オビに「遺作まで破天廉」確かこう書いてあった。彼の「バンドオブザナイト」のメチャクチャさに比べたら、ちゃんとストーリーがしっかりしていたので、かなりまともな作品だと思う。
死ぬ半年くらい前だったか、確かNHKだと思ったけれど、中島らもの特集番組をやっていて、そこに写った彼はまるで廃人の様だったことを覚えている。その後に出版された追悼本では病気のクスリの副作用でそんなになったと書いてあったが...そんな状況でも創作意欲は衰えず、自らがペンをもてないので、奥さんに口述筆記をしてもらっていた。作家の執念と夫婦愛だな〜と思っていた。

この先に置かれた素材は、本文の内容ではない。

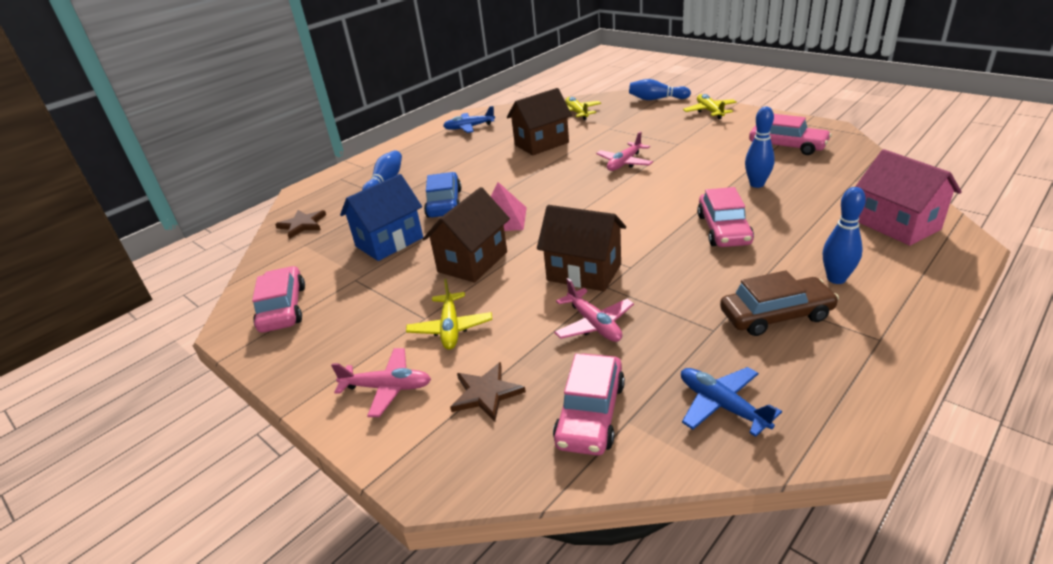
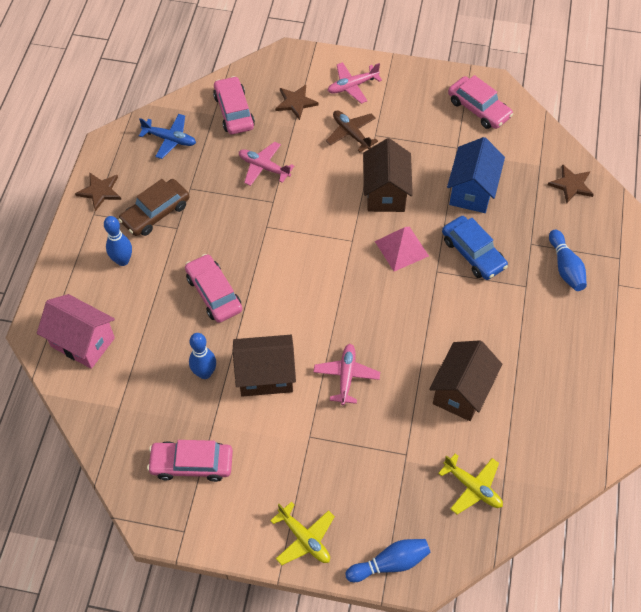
camera: 145 degrees right, 25 degrees up
(450, 328) = (351, 134): yellow plane -> brown plane
(469, 127) = (582, 407): blue plane -> none
(584, 272) = (296, 209): brown house -> brown house (265, 376)
(866, 365) = (100, 191): none -> brown star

この遺作だが、当然同じように奥さんから口述筆記してもらっているのだと思うのだが、作中の中で、主人公の奥さんはかなりヒドイ描写で殺されているんだ。
「アンタまさか日頃から私に対してこんなこと考えているんじゃないでしょうね.....」とひと波乱あってもおかしくないような口述筆記風景だな、と。ああ夫婦愛。
沢山残された著作をけっこう読んできたが、やはり中島らもの最高傑作は「今宵すべてのバーで」であり「ガダラの豚」だったりするんだな〜そしてとてつもなく頭のいい人なんだな〜あまりに頭がよすぎて、自滅しちゃった人のように思えてしょうがない。